Please reproduce the text lines of each item below word for word, omitting the pictures from your answer.

Material provided:
* * * * *
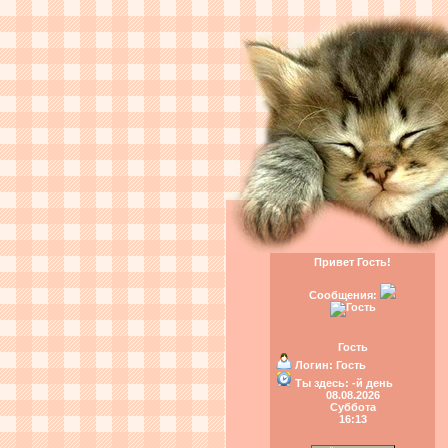
Привет Гость!
Сообщения:
Гость
Логин:
Гость
Ты здесь:
-й день
08.08.2026
Суббота
16:13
* * * * *
Worked solution:
Привет Гость!
Сообщения:
Гость
Логин:
Гость
Ты здесь:
-й день
08.08.2026
Суббота
16:13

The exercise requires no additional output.